“The clone Escherichia coli O25 ST131, typically producing extended-spectrum beta-lactamases (ESBLs), has spread globally and became the dominant type among extraintestinal isolates at many parts of the world. However, the reasons behind the emergence and success of this clone are only partially understood. We compared the core
type genes by PCR of ESBL-producing and ESBL-nonproducing strains isolated from urinary tract infections in the United Arab Emirates and found a surprisingly high frequency of the K-12 core type (44.6%) among members of the former group, while in the latter one, it was as low (3.7%), as reported earlier.
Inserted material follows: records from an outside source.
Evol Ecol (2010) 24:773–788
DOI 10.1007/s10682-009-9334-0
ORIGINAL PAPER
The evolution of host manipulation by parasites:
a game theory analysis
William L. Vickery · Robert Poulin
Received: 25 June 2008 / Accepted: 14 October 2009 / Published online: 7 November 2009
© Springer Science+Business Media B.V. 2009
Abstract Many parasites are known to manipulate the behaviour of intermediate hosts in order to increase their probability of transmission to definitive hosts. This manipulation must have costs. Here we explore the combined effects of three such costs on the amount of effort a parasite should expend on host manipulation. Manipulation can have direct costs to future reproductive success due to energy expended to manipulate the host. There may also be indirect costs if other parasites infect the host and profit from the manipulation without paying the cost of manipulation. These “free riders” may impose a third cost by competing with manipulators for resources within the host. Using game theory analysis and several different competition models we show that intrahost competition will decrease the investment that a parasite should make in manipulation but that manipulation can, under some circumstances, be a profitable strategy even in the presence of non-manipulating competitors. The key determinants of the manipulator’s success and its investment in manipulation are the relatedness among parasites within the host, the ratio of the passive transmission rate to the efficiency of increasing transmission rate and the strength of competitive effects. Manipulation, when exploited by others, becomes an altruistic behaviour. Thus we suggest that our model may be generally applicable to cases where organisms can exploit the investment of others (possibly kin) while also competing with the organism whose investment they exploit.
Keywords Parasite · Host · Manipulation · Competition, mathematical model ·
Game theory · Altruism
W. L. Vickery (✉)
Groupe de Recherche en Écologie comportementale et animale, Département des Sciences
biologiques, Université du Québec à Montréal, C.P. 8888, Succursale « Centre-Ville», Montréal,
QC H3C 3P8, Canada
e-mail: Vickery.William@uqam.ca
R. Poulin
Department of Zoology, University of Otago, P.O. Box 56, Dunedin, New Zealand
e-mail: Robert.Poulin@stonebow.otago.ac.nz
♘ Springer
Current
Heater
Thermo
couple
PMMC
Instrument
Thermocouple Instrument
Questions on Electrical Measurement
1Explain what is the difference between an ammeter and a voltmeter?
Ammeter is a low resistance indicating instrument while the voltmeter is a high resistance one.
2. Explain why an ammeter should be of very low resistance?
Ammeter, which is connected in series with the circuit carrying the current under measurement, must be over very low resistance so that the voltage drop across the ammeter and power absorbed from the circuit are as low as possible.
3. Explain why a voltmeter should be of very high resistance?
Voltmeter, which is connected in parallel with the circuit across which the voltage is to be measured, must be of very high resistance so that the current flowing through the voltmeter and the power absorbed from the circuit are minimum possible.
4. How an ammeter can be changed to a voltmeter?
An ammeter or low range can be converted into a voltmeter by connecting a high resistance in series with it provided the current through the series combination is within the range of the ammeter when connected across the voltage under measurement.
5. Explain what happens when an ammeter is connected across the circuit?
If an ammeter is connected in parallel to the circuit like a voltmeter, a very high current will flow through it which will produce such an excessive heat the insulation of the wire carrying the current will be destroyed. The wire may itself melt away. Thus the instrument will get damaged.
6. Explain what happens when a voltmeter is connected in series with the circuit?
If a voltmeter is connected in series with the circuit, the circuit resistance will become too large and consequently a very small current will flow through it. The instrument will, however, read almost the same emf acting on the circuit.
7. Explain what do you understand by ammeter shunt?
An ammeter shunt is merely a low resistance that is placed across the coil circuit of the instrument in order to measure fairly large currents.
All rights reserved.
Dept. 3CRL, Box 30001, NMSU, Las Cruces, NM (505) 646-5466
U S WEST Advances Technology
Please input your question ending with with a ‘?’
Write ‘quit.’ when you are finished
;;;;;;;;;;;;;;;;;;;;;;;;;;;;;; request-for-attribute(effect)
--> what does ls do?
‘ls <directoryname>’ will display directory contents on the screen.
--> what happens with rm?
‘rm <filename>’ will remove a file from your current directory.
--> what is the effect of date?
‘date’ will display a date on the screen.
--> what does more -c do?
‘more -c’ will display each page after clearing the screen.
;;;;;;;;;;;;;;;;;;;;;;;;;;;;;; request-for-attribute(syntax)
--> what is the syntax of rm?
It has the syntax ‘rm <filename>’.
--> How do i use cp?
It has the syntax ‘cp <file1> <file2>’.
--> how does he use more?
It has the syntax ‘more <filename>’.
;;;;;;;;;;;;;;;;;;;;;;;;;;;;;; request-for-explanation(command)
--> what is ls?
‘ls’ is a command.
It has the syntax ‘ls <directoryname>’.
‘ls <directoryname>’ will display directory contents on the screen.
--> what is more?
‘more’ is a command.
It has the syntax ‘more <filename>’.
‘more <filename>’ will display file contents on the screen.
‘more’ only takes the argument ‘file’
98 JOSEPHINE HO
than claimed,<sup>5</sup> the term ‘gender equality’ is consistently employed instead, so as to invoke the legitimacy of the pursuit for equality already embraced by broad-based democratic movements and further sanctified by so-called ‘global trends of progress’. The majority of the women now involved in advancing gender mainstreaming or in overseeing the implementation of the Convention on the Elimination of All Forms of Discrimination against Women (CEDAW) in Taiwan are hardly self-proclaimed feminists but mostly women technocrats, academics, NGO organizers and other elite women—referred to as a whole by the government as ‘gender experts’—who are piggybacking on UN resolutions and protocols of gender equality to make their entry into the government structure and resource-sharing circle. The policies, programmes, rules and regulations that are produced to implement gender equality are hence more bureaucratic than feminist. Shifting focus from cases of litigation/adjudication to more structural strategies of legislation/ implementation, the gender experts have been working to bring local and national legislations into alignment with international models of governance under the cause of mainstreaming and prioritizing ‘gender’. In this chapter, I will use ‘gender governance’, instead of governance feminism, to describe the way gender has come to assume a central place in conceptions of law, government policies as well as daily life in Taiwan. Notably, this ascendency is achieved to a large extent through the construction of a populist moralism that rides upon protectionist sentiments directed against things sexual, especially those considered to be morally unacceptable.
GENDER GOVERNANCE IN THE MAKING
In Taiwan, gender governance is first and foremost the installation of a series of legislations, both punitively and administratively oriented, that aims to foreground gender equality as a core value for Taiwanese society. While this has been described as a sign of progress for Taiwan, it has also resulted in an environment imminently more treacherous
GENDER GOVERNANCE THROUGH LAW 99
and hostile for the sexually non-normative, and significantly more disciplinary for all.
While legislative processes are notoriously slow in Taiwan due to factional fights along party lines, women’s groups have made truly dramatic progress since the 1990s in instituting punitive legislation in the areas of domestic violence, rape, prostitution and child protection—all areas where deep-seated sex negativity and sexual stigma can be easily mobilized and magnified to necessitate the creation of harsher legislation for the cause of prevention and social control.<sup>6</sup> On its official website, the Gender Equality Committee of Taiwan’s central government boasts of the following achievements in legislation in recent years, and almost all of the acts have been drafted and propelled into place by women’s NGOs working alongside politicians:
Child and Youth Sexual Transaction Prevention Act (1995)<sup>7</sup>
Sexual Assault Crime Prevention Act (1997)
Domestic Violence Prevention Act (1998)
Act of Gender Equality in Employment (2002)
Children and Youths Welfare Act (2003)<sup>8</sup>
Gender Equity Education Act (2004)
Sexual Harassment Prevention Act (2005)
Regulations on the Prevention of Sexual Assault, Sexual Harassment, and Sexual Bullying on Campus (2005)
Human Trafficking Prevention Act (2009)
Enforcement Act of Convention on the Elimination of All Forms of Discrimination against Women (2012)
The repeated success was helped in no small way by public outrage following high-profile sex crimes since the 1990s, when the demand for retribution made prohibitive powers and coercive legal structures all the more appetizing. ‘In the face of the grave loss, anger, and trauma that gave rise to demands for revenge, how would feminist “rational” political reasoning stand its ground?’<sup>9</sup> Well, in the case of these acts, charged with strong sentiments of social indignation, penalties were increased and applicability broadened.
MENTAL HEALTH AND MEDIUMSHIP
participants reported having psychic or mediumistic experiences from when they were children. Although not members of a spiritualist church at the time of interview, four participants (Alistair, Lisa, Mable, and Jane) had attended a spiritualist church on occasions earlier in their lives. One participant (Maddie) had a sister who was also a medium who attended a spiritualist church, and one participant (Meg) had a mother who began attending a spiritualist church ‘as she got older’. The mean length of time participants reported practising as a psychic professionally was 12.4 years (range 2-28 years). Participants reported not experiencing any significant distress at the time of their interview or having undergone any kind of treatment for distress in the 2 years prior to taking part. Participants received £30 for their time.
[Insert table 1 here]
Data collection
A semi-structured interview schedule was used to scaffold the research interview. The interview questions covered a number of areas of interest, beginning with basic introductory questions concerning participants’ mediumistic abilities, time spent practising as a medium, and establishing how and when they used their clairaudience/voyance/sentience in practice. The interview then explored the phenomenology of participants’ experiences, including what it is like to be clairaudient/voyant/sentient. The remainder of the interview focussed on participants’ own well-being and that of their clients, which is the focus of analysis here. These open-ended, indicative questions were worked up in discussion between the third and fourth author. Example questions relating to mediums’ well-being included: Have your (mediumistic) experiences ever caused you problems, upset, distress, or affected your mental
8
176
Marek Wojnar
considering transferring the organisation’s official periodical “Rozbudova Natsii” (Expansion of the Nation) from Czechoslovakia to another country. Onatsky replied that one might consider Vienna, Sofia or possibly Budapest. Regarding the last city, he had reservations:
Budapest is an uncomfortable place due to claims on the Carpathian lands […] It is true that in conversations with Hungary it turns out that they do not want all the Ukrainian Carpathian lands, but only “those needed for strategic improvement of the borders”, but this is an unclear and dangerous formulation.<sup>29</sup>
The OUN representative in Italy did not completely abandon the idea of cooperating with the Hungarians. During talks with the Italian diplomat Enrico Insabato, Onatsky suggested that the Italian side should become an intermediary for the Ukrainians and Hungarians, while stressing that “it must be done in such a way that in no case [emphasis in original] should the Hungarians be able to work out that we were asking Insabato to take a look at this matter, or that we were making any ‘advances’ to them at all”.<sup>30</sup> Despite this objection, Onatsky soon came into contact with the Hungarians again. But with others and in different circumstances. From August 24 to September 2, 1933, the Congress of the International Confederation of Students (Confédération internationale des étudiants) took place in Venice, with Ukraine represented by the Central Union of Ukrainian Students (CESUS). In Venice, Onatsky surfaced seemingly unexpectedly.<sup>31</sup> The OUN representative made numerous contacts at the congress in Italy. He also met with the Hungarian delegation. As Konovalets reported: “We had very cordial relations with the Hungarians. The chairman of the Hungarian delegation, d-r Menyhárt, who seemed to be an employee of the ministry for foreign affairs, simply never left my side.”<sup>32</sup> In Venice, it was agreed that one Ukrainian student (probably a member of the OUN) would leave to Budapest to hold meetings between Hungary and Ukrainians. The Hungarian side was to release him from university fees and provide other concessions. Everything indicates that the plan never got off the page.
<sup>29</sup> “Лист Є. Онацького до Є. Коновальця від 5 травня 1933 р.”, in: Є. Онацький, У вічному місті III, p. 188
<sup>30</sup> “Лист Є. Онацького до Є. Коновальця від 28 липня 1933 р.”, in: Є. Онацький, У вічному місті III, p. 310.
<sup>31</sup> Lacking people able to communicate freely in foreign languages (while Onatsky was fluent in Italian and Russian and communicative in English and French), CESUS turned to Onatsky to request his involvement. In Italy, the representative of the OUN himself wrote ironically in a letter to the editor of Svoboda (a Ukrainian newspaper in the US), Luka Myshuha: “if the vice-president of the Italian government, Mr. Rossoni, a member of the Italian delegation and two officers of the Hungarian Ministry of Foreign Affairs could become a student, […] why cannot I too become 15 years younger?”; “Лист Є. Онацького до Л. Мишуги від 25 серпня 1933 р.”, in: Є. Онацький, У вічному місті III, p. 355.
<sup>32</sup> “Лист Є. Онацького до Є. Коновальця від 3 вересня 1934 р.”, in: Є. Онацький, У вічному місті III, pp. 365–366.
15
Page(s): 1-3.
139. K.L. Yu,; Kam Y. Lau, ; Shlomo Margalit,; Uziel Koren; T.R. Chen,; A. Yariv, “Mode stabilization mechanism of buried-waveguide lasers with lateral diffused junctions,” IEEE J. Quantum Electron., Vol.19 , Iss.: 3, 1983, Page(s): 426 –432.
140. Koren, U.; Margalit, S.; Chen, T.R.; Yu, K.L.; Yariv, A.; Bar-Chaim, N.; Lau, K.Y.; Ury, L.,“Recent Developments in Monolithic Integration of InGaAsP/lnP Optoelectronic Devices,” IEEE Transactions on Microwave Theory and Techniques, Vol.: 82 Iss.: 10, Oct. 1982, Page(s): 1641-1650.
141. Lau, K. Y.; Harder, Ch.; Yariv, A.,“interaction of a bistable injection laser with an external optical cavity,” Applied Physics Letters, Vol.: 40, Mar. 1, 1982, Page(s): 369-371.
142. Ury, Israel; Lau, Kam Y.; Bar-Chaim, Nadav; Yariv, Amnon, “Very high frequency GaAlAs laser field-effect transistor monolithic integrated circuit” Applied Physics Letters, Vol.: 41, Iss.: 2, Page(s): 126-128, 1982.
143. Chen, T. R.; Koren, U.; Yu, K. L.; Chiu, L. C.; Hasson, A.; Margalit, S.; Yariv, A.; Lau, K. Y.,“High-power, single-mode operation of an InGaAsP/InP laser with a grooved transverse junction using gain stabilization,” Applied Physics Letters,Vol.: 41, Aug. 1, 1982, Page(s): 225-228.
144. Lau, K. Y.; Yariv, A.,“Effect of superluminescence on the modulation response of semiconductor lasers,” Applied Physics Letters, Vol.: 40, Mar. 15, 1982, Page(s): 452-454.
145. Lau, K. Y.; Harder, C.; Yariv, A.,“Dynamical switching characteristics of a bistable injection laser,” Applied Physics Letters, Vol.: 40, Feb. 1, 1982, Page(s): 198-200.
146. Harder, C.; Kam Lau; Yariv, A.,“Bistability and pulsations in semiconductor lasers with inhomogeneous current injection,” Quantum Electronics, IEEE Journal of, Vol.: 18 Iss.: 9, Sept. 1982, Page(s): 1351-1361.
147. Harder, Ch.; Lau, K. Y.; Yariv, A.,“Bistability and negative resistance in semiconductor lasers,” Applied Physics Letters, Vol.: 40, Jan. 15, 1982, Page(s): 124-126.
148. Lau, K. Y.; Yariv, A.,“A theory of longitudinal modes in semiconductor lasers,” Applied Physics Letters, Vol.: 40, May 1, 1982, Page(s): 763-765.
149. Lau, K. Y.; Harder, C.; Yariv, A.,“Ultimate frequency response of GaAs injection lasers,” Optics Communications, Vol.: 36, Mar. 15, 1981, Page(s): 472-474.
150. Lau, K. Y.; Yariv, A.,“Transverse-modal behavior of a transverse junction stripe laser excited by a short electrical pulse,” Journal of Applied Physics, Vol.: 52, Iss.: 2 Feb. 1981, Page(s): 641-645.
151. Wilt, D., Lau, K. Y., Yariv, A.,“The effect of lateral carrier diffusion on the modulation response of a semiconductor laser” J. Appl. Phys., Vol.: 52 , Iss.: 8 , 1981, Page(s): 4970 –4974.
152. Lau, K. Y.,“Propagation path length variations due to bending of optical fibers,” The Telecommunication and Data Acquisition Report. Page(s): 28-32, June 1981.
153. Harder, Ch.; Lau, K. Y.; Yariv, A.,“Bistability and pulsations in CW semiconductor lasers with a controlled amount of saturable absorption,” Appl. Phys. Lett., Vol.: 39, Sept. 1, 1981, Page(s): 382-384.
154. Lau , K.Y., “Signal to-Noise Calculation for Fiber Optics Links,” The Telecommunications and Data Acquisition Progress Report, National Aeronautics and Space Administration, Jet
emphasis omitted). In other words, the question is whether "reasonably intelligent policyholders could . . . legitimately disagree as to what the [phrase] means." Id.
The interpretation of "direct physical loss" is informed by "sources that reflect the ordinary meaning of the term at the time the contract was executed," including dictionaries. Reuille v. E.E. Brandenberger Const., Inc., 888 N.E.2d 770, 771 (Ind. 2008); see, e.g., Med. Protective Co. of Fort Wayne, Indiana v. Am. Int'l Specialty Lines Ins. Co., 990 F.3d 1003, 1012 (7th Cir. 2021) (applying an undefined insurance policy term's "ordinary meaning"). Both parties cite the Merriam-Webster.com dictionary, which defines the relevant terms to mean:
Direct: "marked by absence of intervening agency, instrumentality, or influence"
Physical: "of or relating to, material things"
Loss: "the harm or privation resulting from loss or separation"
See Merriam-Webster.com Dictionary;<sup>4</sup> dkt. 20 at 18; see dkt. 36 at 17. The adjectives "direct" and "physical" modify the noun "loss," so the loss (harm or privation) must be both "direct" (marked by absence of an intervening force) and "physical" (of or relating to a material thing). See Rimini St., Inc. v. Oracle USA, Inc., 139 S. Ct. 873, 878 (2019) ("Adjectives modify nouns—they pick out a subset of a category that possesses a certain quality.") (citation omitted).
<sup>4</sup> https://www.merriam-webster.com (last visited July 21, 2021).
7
The high figure was almost entirely attributable to the presence of members of the clone O25 ST131 among ESBL producers. Strains from Pritelivir the same clone isolated in Europe also carried the K-12 core type genes. Sequencing PF-02341066 ic50 the entire core operon of an O25 ST131 isolate revealed a high level of similarity to known K-12 core gene sequences and an almost complete identity with a recently sequenced
non-O25 ST131 fecal isolate. The exact chemical structure and whether and how this unusual core type contributed to the sudden emergence of ST131 require further investigations. In Escherichia coli, the core oligosaccharide (OS) part of the lipopolysaccharide (LPS) molecule occurs in five different types: R1–4 and K-12, respectively
(Muller-Loennies et al., 2007). The core has a crucial role in maintaining the structure of the cell wall, although to what extent and how its specific type affects the colonizing capacity or the virulence of a pathogen remains to be elucidated. Nevertheless, earlier studies consistently found a highly disproportional distribution of these core types among commensal and clinical E. coli isolates (Gibb et al., 1992; Appelmelk et al., 1994; Amor et al., Org 27569 2000; Gibbs et al., 2004). Among strains recovered from extraintestinal infections, the frequency of R1 core type reached 61.0–81.0%, while that of the K-12 type was found the least or the second least common (2.2–5.6%) (Gibb et al., 1992; Appelmelk et al., 1994; Amor et al., 2000). These frequencies were well reflected by the distribution of core-type-specific antibodies in the population (Gibbs et al., 2004). In the past decade, the spread of extended-spectrum beta-lactamase (ESBL)-producing E. coli strains considerably altered the epidemiology and treatment options of extraintestinal infections (Woodford et al., 2011; Van der Bij et al., 2012). A significant percentage of these isolates belong to a limited number of clones, some considerably differing in their panel of virulence factors from those described earlier (Totsika et al., 2011; Van der Bij et al., 2012).